A master-slave flip-flop is normally constructed from two flip-flops: one is the Master flip-flop and the other is the Slave. In addition to these two flip-flops, the circuit also includes an inverter. The inverter is connected to clock pulse in such a way that the inverted CP is given to the slave flip-flop. For example, if the CP=0 for a master flip-flop, then the output of the inverter is 1, and this value is assigned to the slave flip-flop. In other words if CP=0 for a master flip-flop, then CP=1 for a slave flip-flop.

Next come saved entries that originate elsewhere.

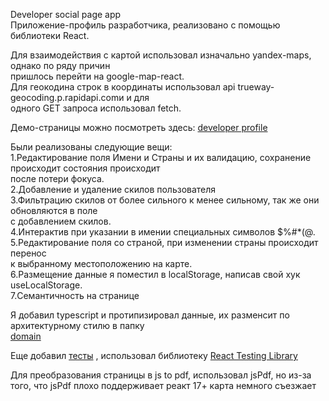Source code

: <p class="has-line-data" data-line-start="0" data-line-end="2">Developer social page app<br>
Приложение-профиль разработчика, реализовано с помощью библиотеки React.</p>
<p class="has-line-data" data-line-start="3" data-line-end="7">Для взаимодействия с картой использовал изначально yandex-maps, однако по ряду причин<br>
пришлось перейти на google-map-react.<br>
Для геокодина строк в координаты использовал api trueway-geocoding.p.rapidapi.comи и для<br>
одного GET запроса использовал fetch.</p>
<p class="has-line-data" data-line-start="8" data-line-end="9">Демо-страницы можно посмотреть здесь: <a href="https://github.com/ireull/developer-profile/tree/master/src/domain">developer profile</a></p>
<p class="has-line-data" data-line-start="10" data-line-end="21">Были реализованы следующие вещи:<br>
1.Редактирование поля Имени и Страны и их валидацию, сохранение происходит состояния происходит<br>
после потери фокуса.<br>
2.Добавление и удаление скилов пользователя<br>
3.Фильтрацию скилов от более сильного к менее сильному, так же они обновляются в поле<br>
с добавлением скилов.<br>
4.Интерактив при указании в имении специальных символов $%#*(@.<br>
5.Редактирование поля со страной, при изменении страны происходит перенос<br>
к выбранному местоположению на карте.<br>
6.Размещение данные я поместил в localStorage, написав свой хук useLocalStorage.<br>
7.Семантичность на странице</p>
<p class="has-line-data" data-line-start="22" data-line-end="24">Я добавил typescript и протипизировал данные, их разменсит по архитектурному стилю в папку<br>
<a href="https://github.com/ireull/developer-profile/tree/master/src/domain">domain</a></p>
<p class="has-line-data" data-line-start="25" data-line-end="26">Еще добавил <a href="https://github.com/ireull/developer-profile/tree/master/src/__tests__">тесты</a> , использовал библиотеку <a href="https://testing-library.com/docs/react-testing-library/intro/">React Testing Library</a></p>
<p class="has-line-data" data-line-start="27" data-line-end="28">Для преобразования страницы в js to pdf, использовал jsPdf, но из-за того, что jsPdf плохо поддерживает реакт 17+ карта немного съезжает</p>
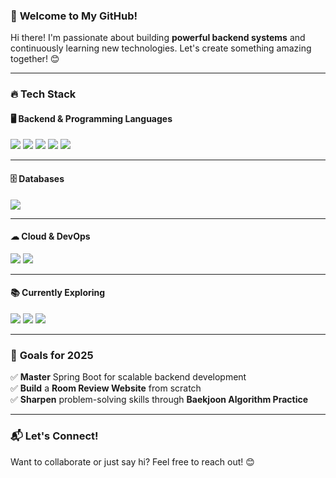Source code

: ### 🚀 **Welcome to My GitHub!**  
Hi there! I'm passionate about building **powerful backend systems** and continuously learning new technologies. Let's create something amazing together! 😊

---

### 🔥 **Tech Stack**  

#### 🖥️ **Backend & Programming Languages**  
<p>
  <img src="https://img.shields.io/badge/Java-007396?style=for-the-badge&logo=openjdk&logoColor=white"/>
  <img src="https://img.shields.io/badge/Spring%20Boot-6DB33F?style=for-the-badge&logo=springboot&logoColor=white"/>
  <img src="https://img.shields.io/badge/C-A8B9CC?style=for-the-badge&logo=c&logoColor=white"/>
  <img src="https://img.shields.io/badge/C++-00599C?style=for-the-badge&logo=cplusplus&logoColor=white"/>
  <img src="https://img.shields.io/badge/Python-3776AB?style=for-the-badge&logo=python&logoColor=white"/>
</p>

---

#### 🗄️ **Databases**  
<p>
  <img src="https://img.shields.io/badge/MySQL-4479A1?style=for-the-badge&logo=mysql&logoColor=white"/>
</p>

---

#### ☁ **Cloud & DevOps**  
<p>
  <img src="https://img.shields.io/badge/AWS-232F3E?style=for-the-badge&logo=amazonaws&logoColor=white"/>
  <img src="https://img.shields.io/badge/AWS%20Elastic%20Beanstalk-FF9900?style=for-the-badge&logo=amazonaws&logoColor=white"/>
</p>

---

#### 📚 **Currently Exploring**  
<p>
  <img src="https://img.shields.io/badge/JWT-000000?style=for-the-badge&logo=jsonwebtokens&logoColor=white"/>
  <img src="https://img.shields.io/badge/Spring%20Security-6DB33F?style=for-the-badge&logo=springsecurity&logoColor=white"/>
  <img src="https://img.shields.io/badge/Docker-2496ED?style=for-the-badge&logo=docker&logoColor=white"/>
</p>

---

### 🎯 **Goals for 2025**  
✅ **Master** Spring Boot for scalable backend development  
✅ **Build** a **Room Review Website** from scratch  
✅ **Sharpen** problem-solving skills through **Baekjoon Algorithm Practice**  

---

### 📬 **Let's Connect!**  
Want to collaborate or just say hi? Feel free to reach out! 😊  
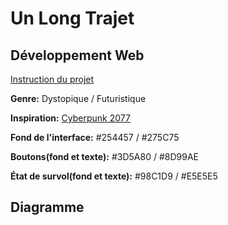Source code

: # Un Long Trajet
## Développement Web
[Instruction du projet](https://smnarnold.com/projets/vous-etes-le-heros)

**Genre:** Dystopique / Futuristique

**Inspiration:** [Cyberpunk 2077](https://www.cyberpunk.net/ca/fr/)

**Fond de l'interface:** #254457 / #275C75

**Boutons(fond et texte):** #3D5A80 / #8D99AE

**État de survol(fond et texte):** #98C1D9 / #E5E5E5

## Diagramme

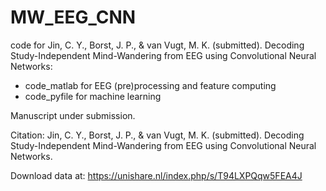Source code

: # MW_EEG_CNN
code for Jin, C. Y., Borst, J. P., & van Vugt, M. K. (submitted). Decoding Study-Independent Mind-Wandering from EEG using Convolutional Neural Networks:
 - code_matlab for EEG (pre)processing and feature computing
 - code_pyfile for machine learning 

Manuscript under submission.

Citation:
Jin, C. Y., Borst, J. P., & van Vugt, M. K. (submitted). Decoding Study-Independent Mind-Wandering from EEG using Convolutional Neural Networks. 

Download data at:
https://unishare.nl/index.php/s/T94LXPQqw5FEA4J
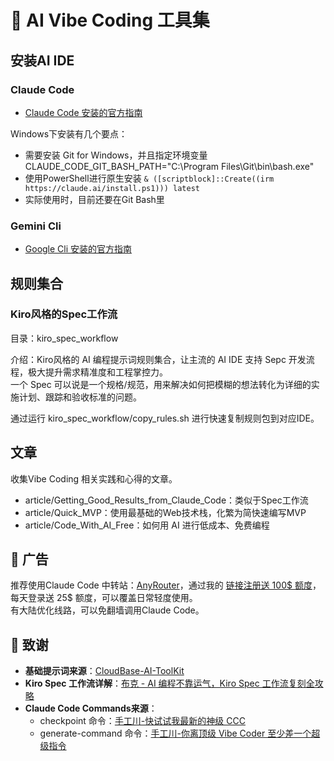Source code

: # 🤖 AI Vibe Coding 工具集

## 安装AI IDE
### Claude Code
- [Claude Code 安装的官方指南](https://docs.anthropic.com/en/docs/claude-code/setup#install-and-authenticate)

Windows下安装有几个要点：

- 需要安装 Git for Windows，并且指定环境变量 CLAUDE_CODE_GIT_BASH_PATH="C:\Program Files\Git\bin\bash.exe"
- 使用PowerShell进行原生安装 `& ([scriptblock]::Create((irm https://claude.ai/install.ps1))) latest`
- 实际使用时，目前还要在Git Bash里

### Gemini Cli
- [Google Cli 安装的官方指南](https://google-gemini.github.io/gemini-cli/)

## 规则集合
### Kiro风格的Spec工作流
目录：kiro_spec_workflow

介绍：Kiro风格的 AI 编程提示词规则集合，让主流的 AI IDE 支持 Sepc 开发流程，极大提升需求精准度和工程掌控力。  
一个 Spec 可以说是一个规格/规范，用来解决如何把模糊的想法转化为详细的实施计划、跟踪和验收标准的问题。

通过运行 kiro_spec_workflow/copy_rules.sh 进行快速复制规则包到对应IDE。

## 文章
收集Vibe Coding 相关实践和心得的文章。  

- article/Getting_Good_Results_from_Claude_Code：类似于Spec工作流
- article/Quick_MVP：使用最基础的Web技术栈，化繁为简快速编写MVP
- article/Code_With_AI_Free：如何用 AI 进行低成本、免费编程

## 🎉 广告
推荐使用Claude Code 中转站：[AnyRouter](https://anyrouter.top/register?aff=qndY)，通过我的 [链接注册送 100$ 额度](https://anyrouter.top/register?aff=qndY)，每天登录送 25$ 额度，可以覆盖日常轻度使用。  
有大陆优化线路，可以免翻墙调用Claude Code。


## 🙏 致谢

- **基础提示词来源**：[CloudBase-AI-ToolKit](https://github.com/TencentCloudBase/CloudBase-AI-ToolKit)
- **Kiro Spec 工作流详解**：[布克 - AI 编程不靠运气，Kiro Spec 工作流复刻全攻略](https://mp.weixin.qq.com/s/3j6lG50isbuSH4p64TsNag)
- **Claude Code Commands来源**：
    - checkpoint 命令：[手工川-快试试我最新的神级 CCC](https://mp.weixin.qq.com/s/P5OmJH8gwr7dq8RQv0MZmQ)
    - generate-command 命令：[手工川-你离顶级 Vibe Coder 至少差一个超级指令](https://mp.weixin.qq.com/s/TgXRZE33yiUzpBOVAai08g)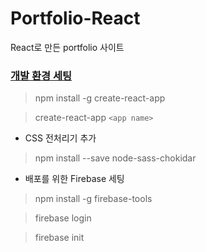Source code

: # Portfolio-React
React로 만든 portfolio 사이트

### [개발 환경 세팅](https://github.com/facebookincubator/create-react-app)

> npm install -g create-react-app  

> create-react-app `<app name>`  

- CSS 전처리기 추가  

> npm install --save node-sass-chokidar

- 배포를 위한 Firebase 세팅

> npm install -g firebase-tools  

> firebase login  

> firebase init  

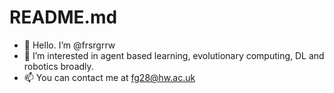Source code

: # README.md

- 👋 Hello. I’m @frsrgrrw 
- 👀 I’m interested in agent based learning, evolutionary computing, DL and robotics broadly.
- 📫 You can contact me at [fg28@hw.ac.uk](mailto:fg28@hw.ac.uk)

<!---
frsrgrrw/frsrgrrw is a ✨ special ✨ repository because its `README.md` (this file) appears on your GitHub profile.
You can click the Preview link to take a look at your changes.
--->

A master-slave flip flop can be constructed using any type of flip-flop which forms a combination with a clocked RS flip-flop, and with an inverter as slave circuit. An RS master-slave flip-flop consists of two RS flip-flops; one is the master flip-flop and the other a slave. The inverted CP is given to the slave flip-flop. Now when CP=0, the master flip-flop is disabled. So the external inputs R and S of the master flip-flop will not affect the circuit until CP goes to 1. The inverter output goes to 1 and it enables the slave flip-flop. The output Q=Y and Q’=Y’.

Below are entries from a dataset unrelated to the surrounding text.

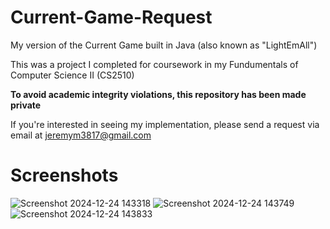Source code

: # Current-Game-Request
My version of the Current Game built in Java (also known as "LightEmAll")

This was a project I completed for coursework in my Fundumentals of Computer Science II (CS2510)

**To avoid academic integrity violations, this repository has been made private**

If you're interested in seeing my implementation, please send a request via email at jeremym3817@gmail.com

# Screenshots

![Screenshot 2024-12-24 143318](https://github.com/user-attachments/assets/0eeeef60-aaec-40f8-a6b0-92dd2e161725)
![Screenshot 2024-12-24 143749](https://github.com/user-attachments/assets/d2c1931b-7ed2-45cb-aec8-1c34869ac813)
![Screenshot 2024-12-24 143833](https://github.com/user-attachments/assets/ede820f1-5c10-4556-8729-ecf9fdcb4d90)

When CP=1, the master flip-flop is enabled and the slave flip-flop remains isolated from the circuit until CP goes back to 0. Now Y and Y’ depends on the external inputs R and S of the master flip-flop.
Assume that the flip-flop is in a clear state and no clock pulse is applied to the circuit. The external inputs given are S=1 and R=0. This input will not affect the state of the system until the CP=1. Now the next clock pulse applied should change the state to SET state (S=1, R=0). During the clock pulse transition from 0 to 1, the master flip-flop goes to set state and changes the output Y to 1. However this does not affect the output of the system since the slave flip-flop is isolated from the system (CP=0 for slave). So no change is observed at the output of the system.
When the CP returns to 0, the master flip-flop is disabled while the slave is enabled. So the information from the master is allowed to pass through to the slave. Since Y=1, this changes the output Q to 1.
In a master slave flip-flop it is possible to change the output of the flip-flop and the external input with same clock pulse. This is because the external input S can be changed at the same time while the pulse goes through its negative edge transition. When CP=0, change in external input S would not affect the state of the system. From this behavior of the master slave flip-flop it is quite clear that the state change in flip-flops coincide with the negative edge transition of the pulse.
Negative edge transition means an inverter is attached between the CP terminal and the input of the slave. In positive edge triggered master slave flip-flops an additional inverter is attached between the CP terminal and the input of the master. Such flip-flops are triggered with negative pulses. Negative edge of the pulse affects the master and positive edge affects the slave.